Why the speedup is ~22x and not more¶
Where the time goes¶
A single scalar multiplication (the dominant cost in signing and verification) performs approximately 256 iterations of the Montgomery ladder. Each iteration calls jp_double and jp_add, and each of those calls approximately 14 field operations (fmul, fsqr, fadd, fsub). That is roughly 7,000 field operations per scalar multiplication.

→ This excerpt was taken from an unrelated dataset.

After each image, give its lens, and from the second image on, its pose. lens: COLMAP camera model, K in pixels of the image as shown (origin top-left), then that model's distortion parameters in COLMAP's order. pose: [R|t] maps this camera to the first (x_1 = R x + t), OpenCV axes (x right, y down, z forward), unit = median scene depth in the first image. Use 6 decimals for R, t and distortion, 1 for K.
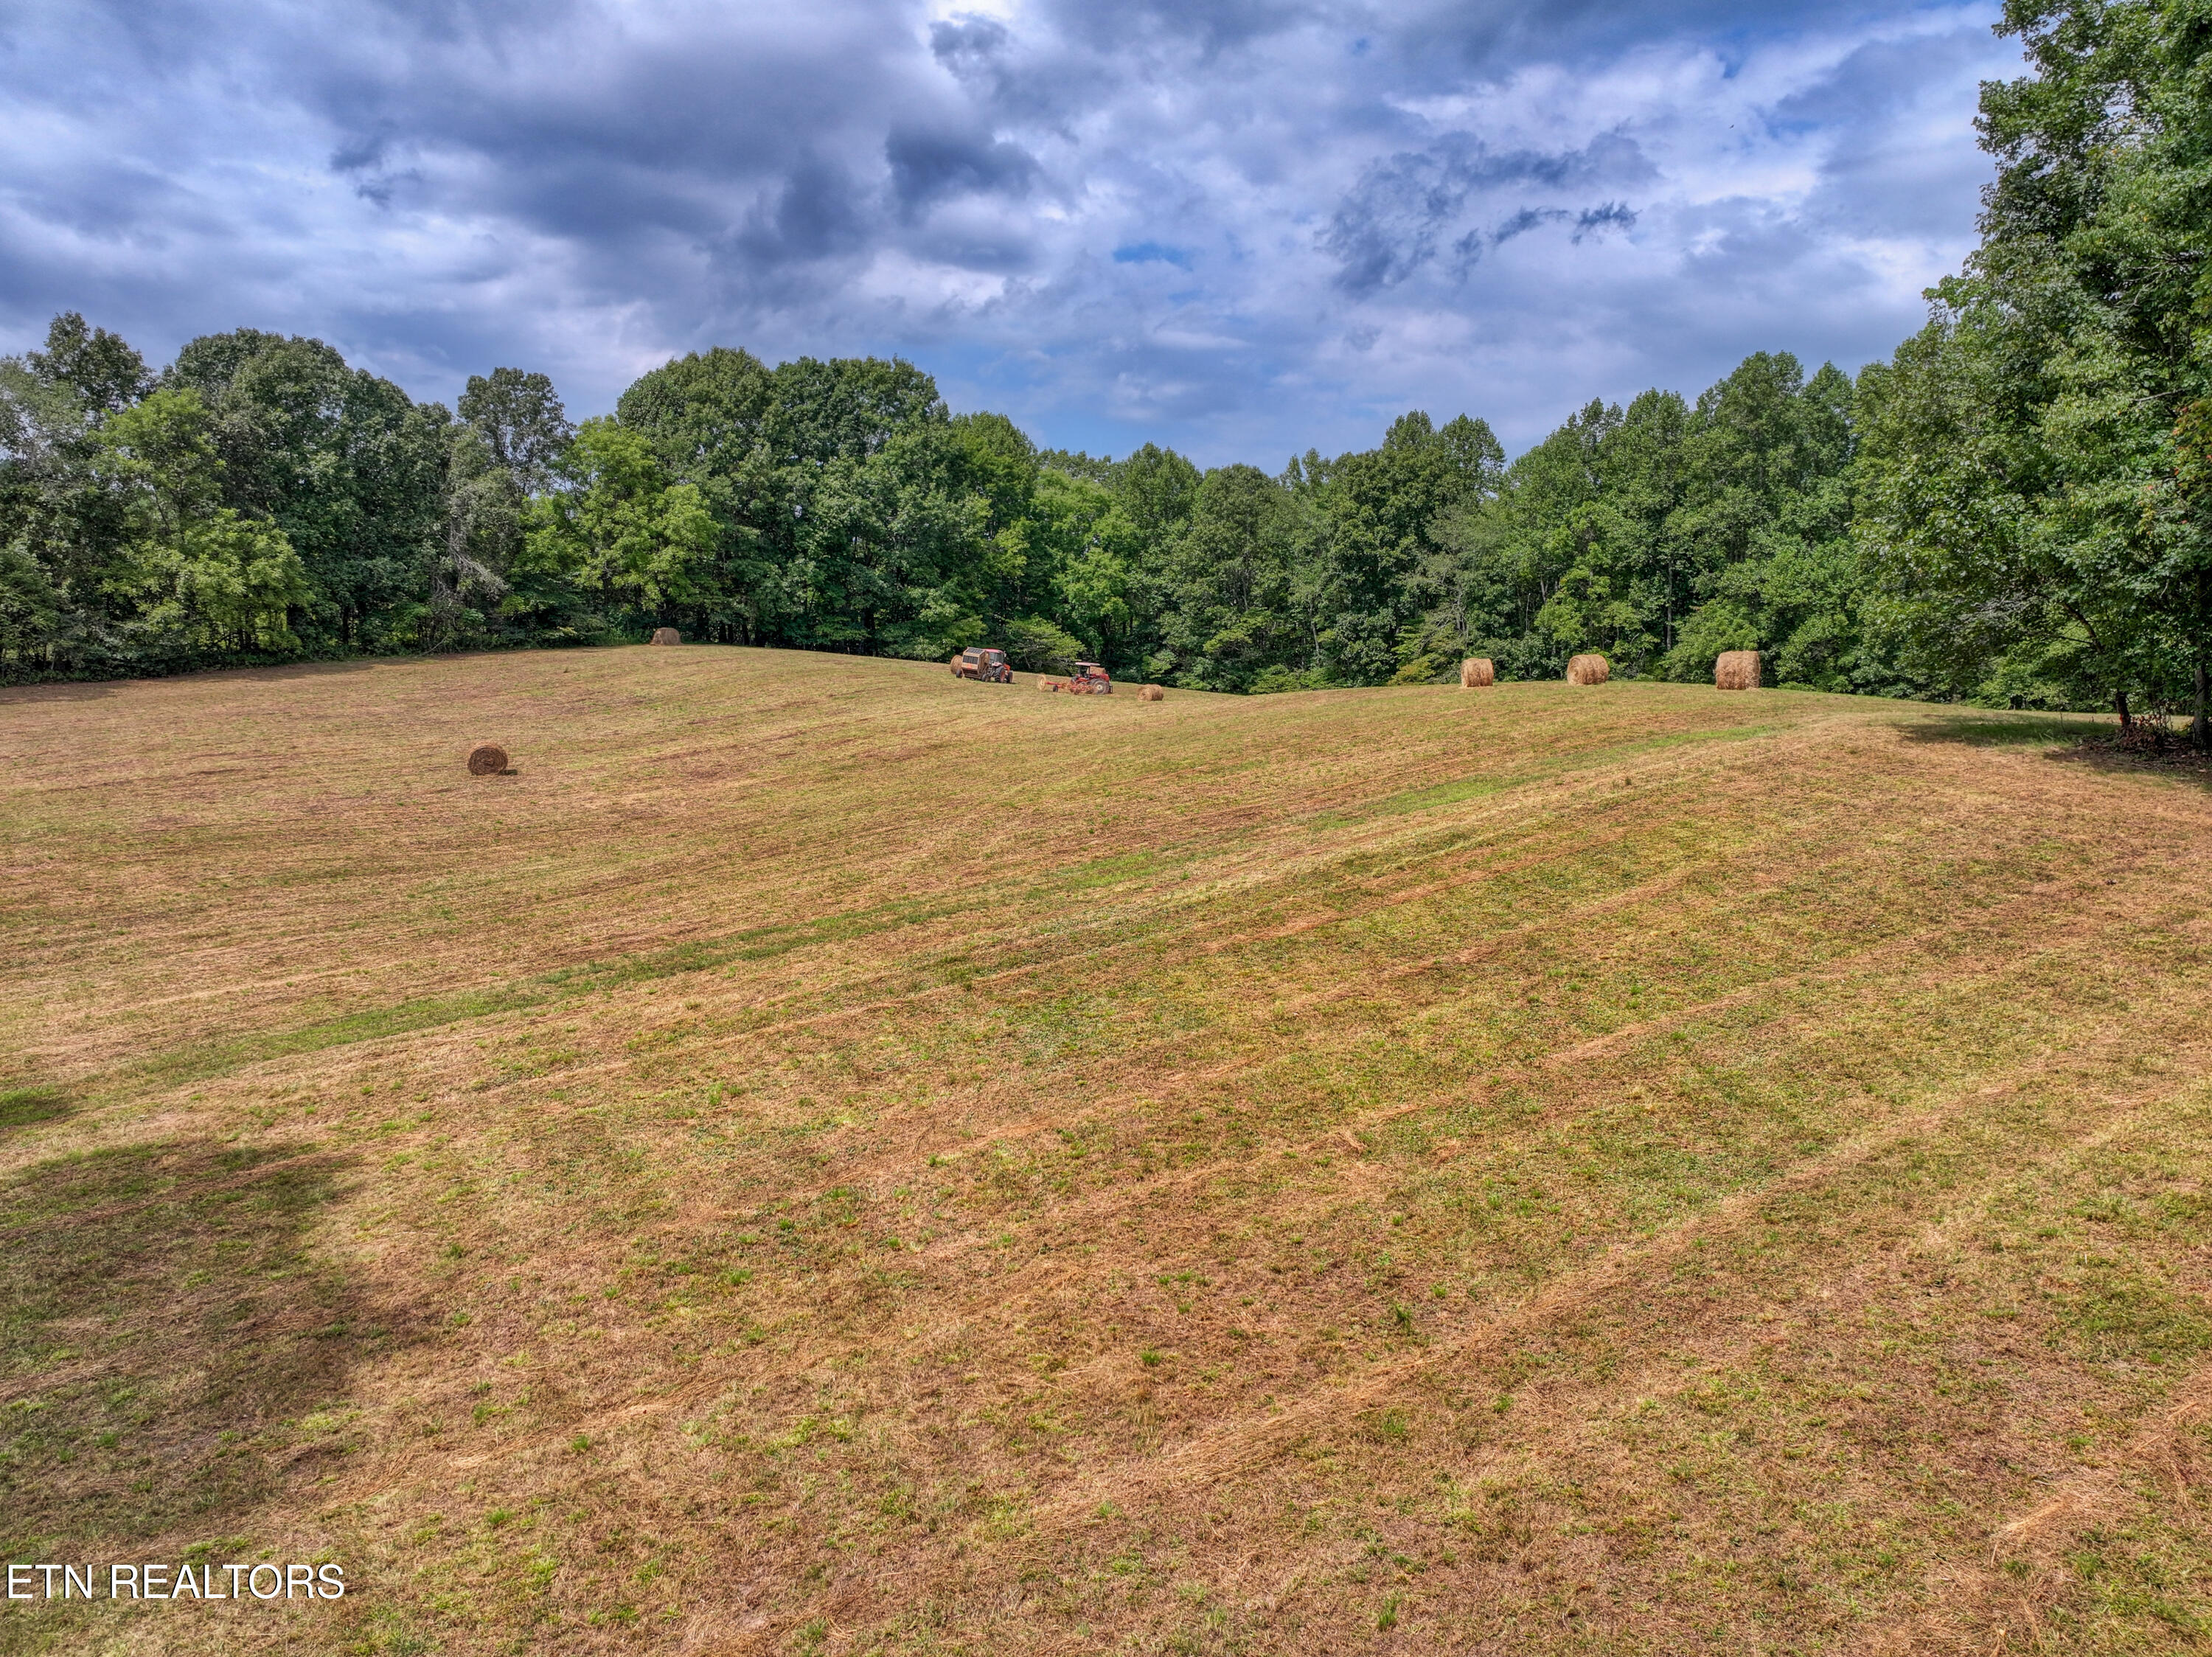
lens RADIAL K [[1552.7, 0, 1111.7], [0, 1552.7, 823.9], [0, 0, 1]] dist [-0.000940, 0.012278]
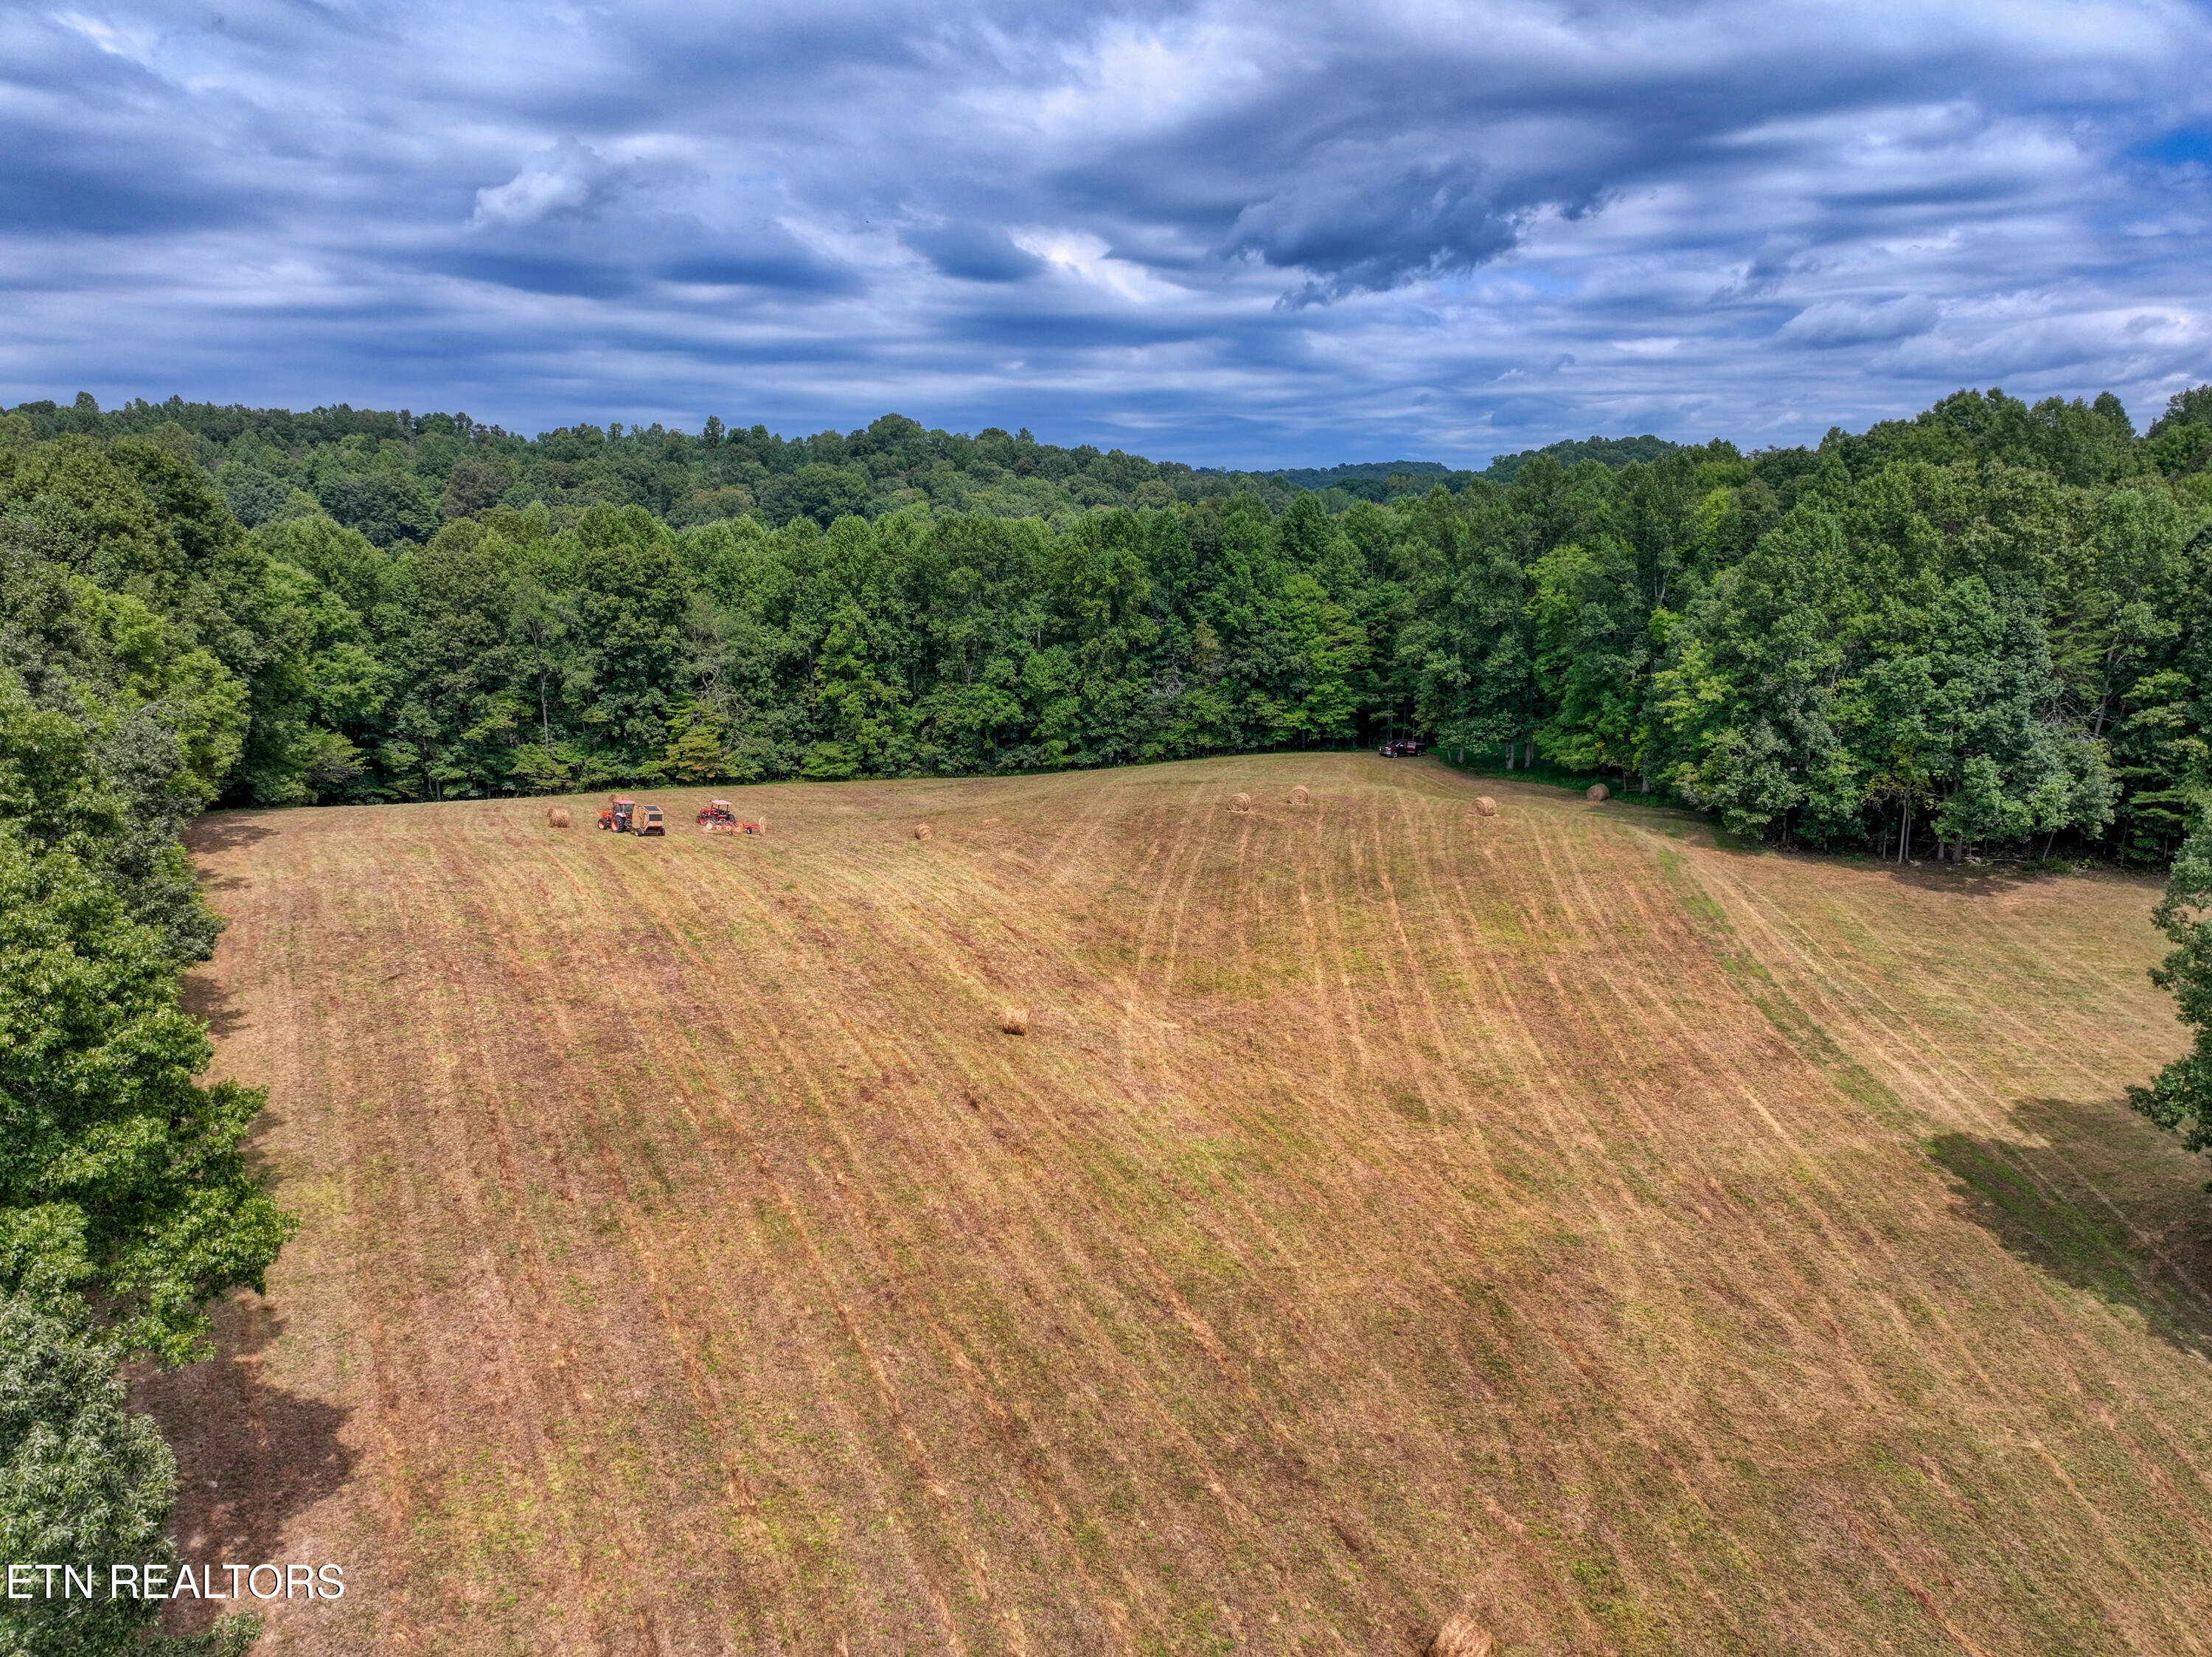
lens RADIAL K [[1552.7, 0, 1109.1], [0, 1552.7, 824.4], [0, 0, 1]] dist [-0.000940, 0.012278]
pose [[0.437840, -0.180788, 0.880688, -0.704146], [0.098323, 0.983326, 0.152976, -0.184245], [-0.893660, 0.019613, 0.448315, 0.198138]]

In pure Ruby, each of those 7,000 operations involves: - Ruby Integer arbitrary-precision arithmetic (variable-width, heap-allocated) - Object allocation and garbage collection pressure - Method dispatch overhead
The C extension eliminates all of this by representing 256-bit values as a fixed uint256_t struct of 4 x uint64_t limbs, using __uint128_t for intermediate products. No heap allocation, no GC, no variable-width overhead.
The Ruby-C boundary¶
A critical design decision is where the C boundary sits. Three options were evaluated:
| Approach | Est. ops/sec | Ruby-C calls per scalar mul | Notes |
|---|---|---|---|
| Field ops only in C | ~1,500–2,000 | ~4,500 | Dispatch overhead (~675us) dominates arithmetic (~90us) |
| Field + point ops in C | ~2,300 | ~320 | Each jp_double/jp_add call does ~14 field ops internally in C |
| Full C (incl. wNAF/Montgomery) | ~8,000–10,000 | ~1 | All control flow in C |
Moving from field-only to field + point ops roughly doubles throughput for ~150 additional lines of C. This is because each jp_double call that crosses the Ruby-C boundary once instead of 14 times eliminates ~13 dispatches worth of overhead.

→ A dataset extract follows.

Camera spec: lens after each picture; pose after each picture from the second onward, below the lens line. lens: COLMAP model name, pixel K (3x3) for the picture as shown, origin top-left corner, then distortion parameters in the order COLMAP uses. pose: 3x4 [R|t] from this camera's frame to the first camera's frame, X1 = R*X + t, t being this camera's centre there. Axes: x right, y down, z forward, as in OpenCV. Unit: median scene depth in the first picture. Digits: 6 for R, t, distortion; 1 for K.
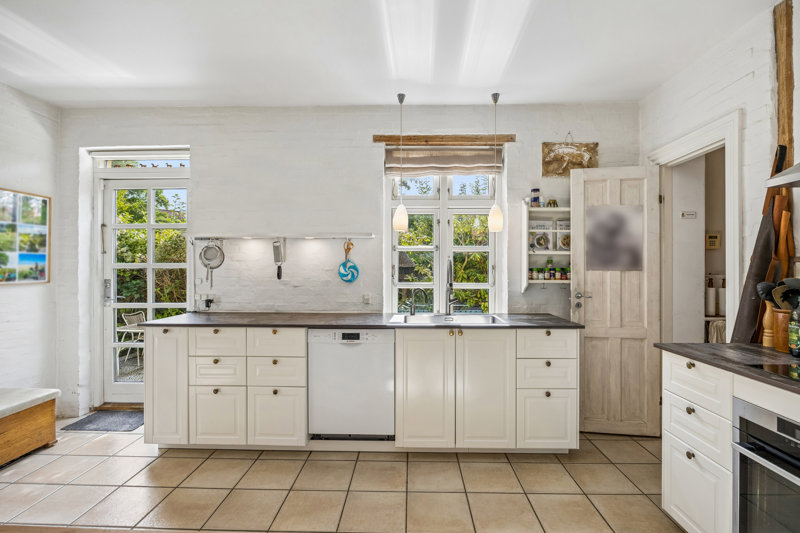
lens RADIAL K [[373.7, 0, 398.7], [0, 373.7, 266.7], [0, 0, 1]] dist [0.002301, 0.000120]
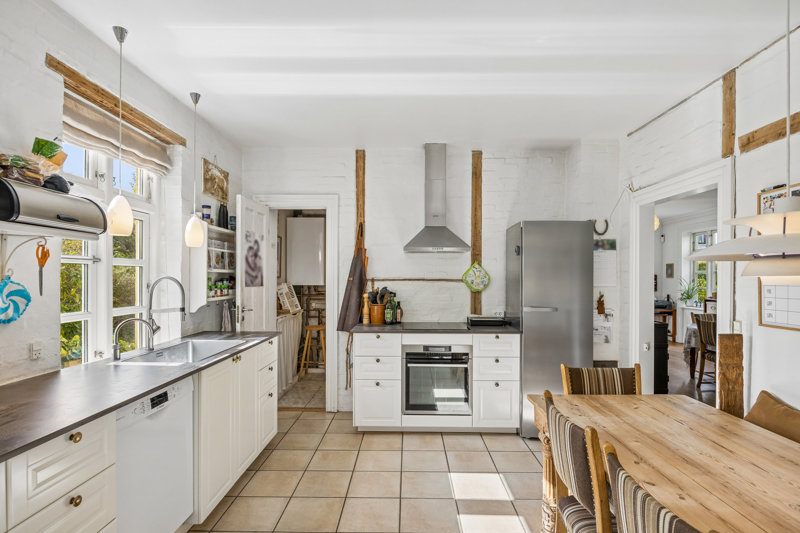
lens RADIAL K [[420.0, 0, 403.9], [0, 420.0, 277.9], [0, 0, 1]] dist [-0.000949, -0.000213]
pose [[-0.030082, -0.005128, 0.999534, -0.751797], [-0.004692, 0.999977, 0.004989, -0.025862], [-0.999536, -0.004539, -0.030105, 0.519479]]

Moving the scalar multiplication loops themselves into C (the "full C" approach) would yield another ~4x, but keeps the wNAF and Montgomery ladder control flow in C where it is harder to audit and reason about. The current boundary is a deliberate trade-off: the scalar multiplication strategy (wNAF for public scalars, Montgomery ladder for secret scalars) is expressed in readable Ruby, calling down to C only for the arithmetic it orchestrates.
The remaining gap to libsecp256k1¶
libsecp256k1 is approximately 25x faster than this implementation's C extension. The gap is attributable to:
- Hand-tuned assembly for field multiplication on specific architectures
- Full C control flow — no Ruby-C boundary crossings in the hot path
- Specialised field representation (5x52-bit limbs on 64-bit platforms) optimised for each target architecture
- Endomorphism-based decomposition of scalar multiplication (GLV method) which reduces the number of point operations by ~40%
- Batch inversion and other algorithmic optimisations accumulated over years of development
This gem intentionally does not pursue these optimisations. The goal is a self-contained, auditable implementation with no external dependencies — not to compete with a decade of dedicated C/assembly engineering.
Reproducing these measurements¶
The benchmark figures were measured during initial development (sgbett/bsv-ruby-sdk#626) on Apple Silicon. Your results will vary by hardware, Ruby version, and workload.